Through Ruth’s narrative, the other main character – the invisible, deceased Sydney – emerges from behind the bourgeois facade as a monster.  He is portrayed as a man who liked clarity of thought and purpose; hated fiction, loved history; reacted with tyrannical irritability to certain colours; had a fastidiousness that led him to hand-wash his own socks and to favour cremation – on grounds of hygiene and of economy.  (She buries him, nevertheless, a minor revenge.)  The convention of a long marriage barely conceals the condescension, the sneering and the bullying.

Rose Henderson’s portrayal of Ruth is spirited, lively, and full of facial and verbal nuance.  Director Caroline FitzGerald, with a lightness of touch, has allowed the actor plenty of room to develop the portrait of an interesting lady and to animate that neutral space.  Henderson makes Ruth bright-eyed and positive.  Is it the exhilaration of new-found release, or is it the brave face of the desolate widow?  Really Sydney sounds so awful she’s far better off without him, but the twist in the plot is that “another woman” came to the funeral, and this has dented Ruth’s assurance.  (“Did I know him at all?”)

There’a a psychological honesty about the piece.  It presents a patina of normality, the polite desperation of the middle-classes, locked into arrangements that drain away the spirit.  Deceits make it bearable: it seems that Sydney – incredibly – had a mistress; Ruth squirreled away some of the money she inherited from her mother.  Scandals around marital failures (the son’s wife gone to California with a nusician; her dentist brother-in-law decamped with the dental nurse) are hushed up.  While Ruth can now buy the pink, comfortable shoes she wants, contemplate a ciggie or munch chocolate (in one excellent, timely moment the Kit-Kat becomes a kind of comfort blanket) and while she relives with some glee the way she taunted the despised spouse, just prior to demise, with oblique references to her first love – her victory is somewhat pyrrhic  She wonders if she helped him on his way (the sub-title is “..maybe I went too far in the end!”) but, as she strides off to the 45 bus-stop, there doesn’t seem to be a lot to her new-won freedom.

Mail on Sunday – 20/2/2011

It was nice to see a full house for the launch of a new lunchtime season at the Mill, Dundrum.  The small Studio at the Mill gives a sense of intimacy between the performer and the audience that suits a one-woman play. 

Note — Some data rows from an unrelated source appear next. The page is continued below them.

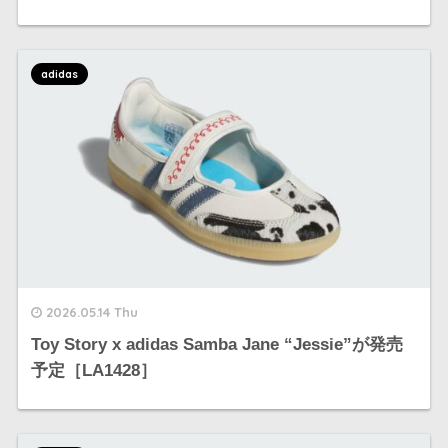
adidas
2026.05.14 Thu
Toy Story x adidas Samba Jane “Jessie”が発売
予定［LA1428］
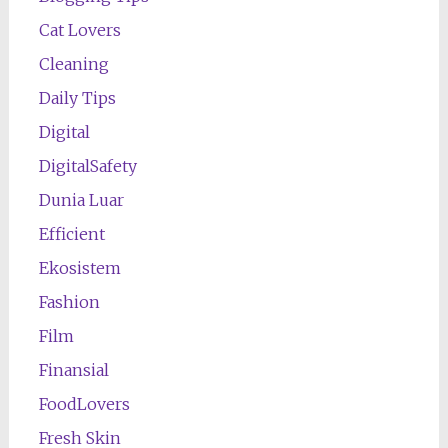
Cat Lovers
Cleaning
Daily Tips
Digital
DigitalSafety
Dunia Luar
Efficient
Ekosistem
Fashion
Film
Finansial
FoodLovers
Fresh Skin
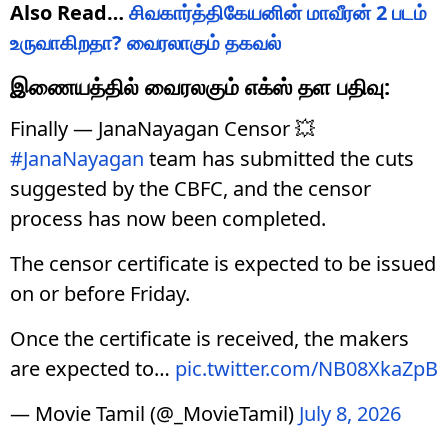
Also Read…
சிவகார்த்திகேயனின் மாவீரன் 2 படம்
உருவாகிறதா? வைரலாகும் தகவல்
இணையத்தில் வைரலகும் எக்ஸ் தள பதிவு:
Finally — JanaNayagan Censor 💥
#JanaNayagan
team has submitted the cuts
suggested by the CBFC, and the censor
process has now been completed.
The censor certificate is expected to be issued
on or before Friday.
Once the certificate is received, the makers
are expected to…
pic.twitter.com/NB08XkaZpB
— Movie Tamil (@_MovieTamil)
July 8, 2026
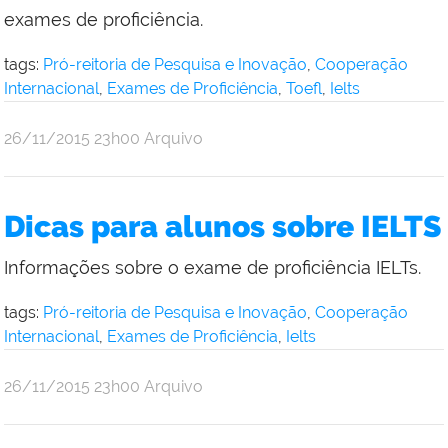
exames de proficiência.
tags:
Pró-reitoria de Pesquisa e Inovação
,
Cooperação
Internacional
,
Exames de Proficiência
,
Toefl
,
Ielts
por
publicado
26/11/2015
23h00
Arquivo
Comunicação
Social
da
Dicas para alunos sobre IELTS
Reitoria
Informações sobre o exame de proficiência IELTs.
tags:
Pró-reitoria de Pesquisa e Inovação
,
Cooperação
Internacional
,
Exames de Proficiência
,
Ielts
por
publicado
26/11/2015
23h00
Arquivo
Comunicação
Social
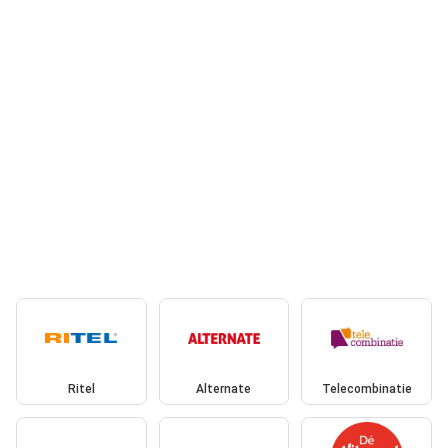
Ritel
Alternate
Telecombinatie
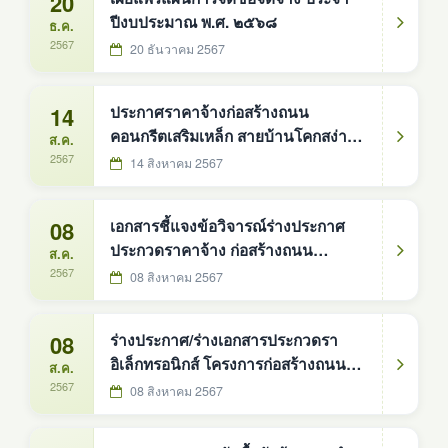
20
ปีงบประมาณ พ.ศ. ๒๕๖๘
ธ.ค.
2567
20 ธันวาคม 2567
14
ประกาศราคาจ้างก่อสร้างถนน
คอนกรีตเสริมเหล็ก สายบ้านโคกสง่า -
ส.ค.
บ้านดงห้วยเปลือย บ้านโคกสง่า หมู่ที่ 1
2567
14 สิงหาคม 2567
(ด้วยวิธีประกวดราคาอิเล็กทรอนิกส์)
08
เอกสารชี้แจงข้อวิจารณ์ร่างประกาศ
ประกวดราคาจ้าง ก่อสร้างถนน
ส.ค.
คอนกรีตเสริมเหล็ก สายบ้านโคกสง่า-
2567
08 สิงหาคม 2567
ดงห้วยเปลือย บ้านโคกสง่า หมู่ที่ ๑
ตำบลดงหม้อทองใต้ ด้วยวิธีประกวด
08
ร่างประกาศ/ร่างเอกสารประกวดรา
ราคาอิเล็กทรอนิกส์ (e-bidding) งบ
อิเล็กทรอนิกส์ โครงการก่อสร้างถนน
ส.ค.
ประมาณ ๗,๒๙๐,๐๐๐.๐๐ บาท ( เจ็ด
คอนกรีตเสริมเหล็ก สายบ้านโคกสง่า-
2567
08 สิงหาคม 2567
ล้านสองแสนเก้าหมื่นบาทถ้วน)
ดงห้วยเปลือย บ้านโคกสง่า หมู่ที่ ๑
ตำบลดงหม้อทองใต้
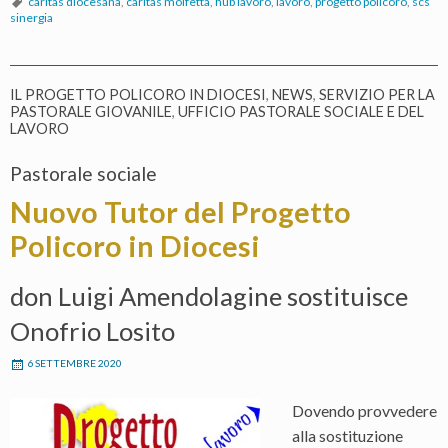
caritas diocesana
,
caritas molfetta
,
hub lavoro
,
lavoro
,
progetto policoro
,
scs
sinergia
IL PROGETTO POLICORO IN DIOCESI
,
NEWS
,
SERVIZIO PER LA
PASTORALE GIOVANILE
,
UFFICIO PASTORALE SOCIALE E DEL
LAVORO
Pastorale sociale
Nuovo Tutor del Progetto
Policoro in Diocesi
don Luigi Amendolagine sostituisce
Onofrio Losito
6 SETTEMBRE 2020
Dovendo provvedere
alla sostituzione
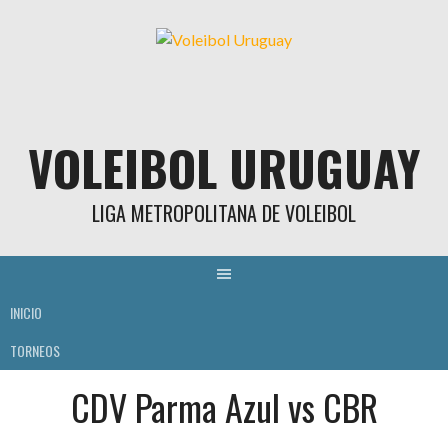
Skip
to
content
VOLEIBOL URUGUAY
LIGA METROPOLITANA DE VOLEIBOL
INICIO
TORNEOS
CDV Parma Azul vs CBR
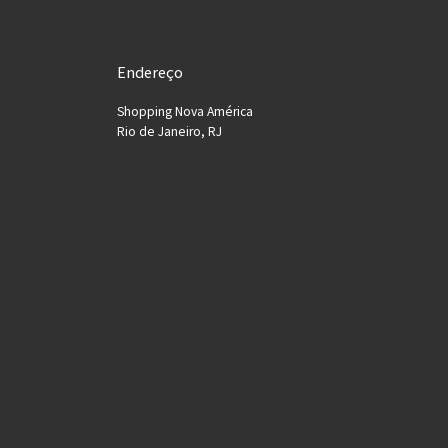
Endereço
Shopping Nova América
Rio de Janeiro, RJ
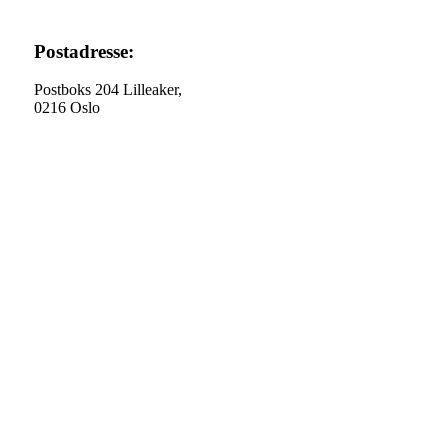
Postadresse:
Postboks 204 Lilleaker,
0216 Oslo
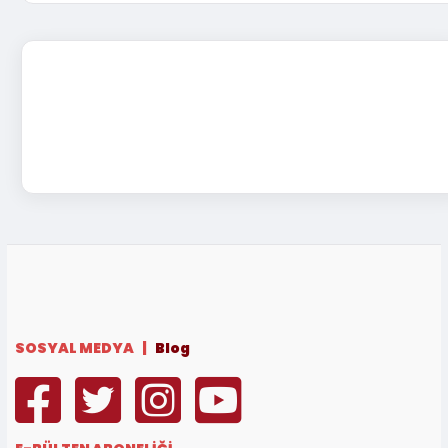
SOSYAL MEDYA |
Blog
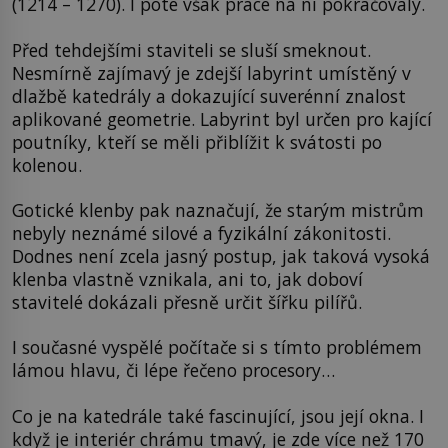
(1214 – 1270). I poté však práce na ní pokračovaly.
Před tehdejšími staviteli se sluší smeknout.
Nesmírně zajímavý je zdejší labyrint umístěný v
dlažbě katedrály a dokazující suverénní znalost
aplikované geometrie. Labyrint byl určen pro kající
poutníky, kteří se měli přiblížit k svátosti po
kolenou.
Gotické klenby pak naznačují, že starým mistrům
nebyly neznámé silové a fyzikální zákonitosti.
Dodnes není zcela jasný postup, jak taková vysoká
klenba vlastně vznikala, ani to, jak doboví
stavitelé dokázali přesně určit šířku pilířů.
I současné vyspělé počítače si s tímto problémem
lámou hlavu, či lépe řečeno procesory…
Co je na katedrále také fascinující, jsou její okna. I
když je interiér chrámu tmavý, je zde více než 170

The story is narrated by Ruth, a woman who recently buried her husband, Sydney and who is just beginning to feel the pleasure of release from his petty tyrannies.  He was the ultimate killjoy, a fussy pedantic bore for whom his wife became almost invisible, except when she was interrupting his History Channel of documentary programmes.

As played by Rose Henderson, Ruth is a chatty outgoing character, intelligent and lively, who will hop happily from subject to subject and who enjoys the simple pleasures of reading, gardening or watching television for entertainment.  She’s obviously a well-educated woman, condemned to live life through the deadening dictates of the all-knowing, all-wise and ultimately hypocritical Sydney. 

Since he had high blood pressure, should Ruth have looked after him or let it help him on his way?  And who was that woman with the red shoes at his funeral? 

This is an enjoyable 50 minute piece and Rose Henderson plays Ruth with a nice mixture of annoyance, resignation and humour.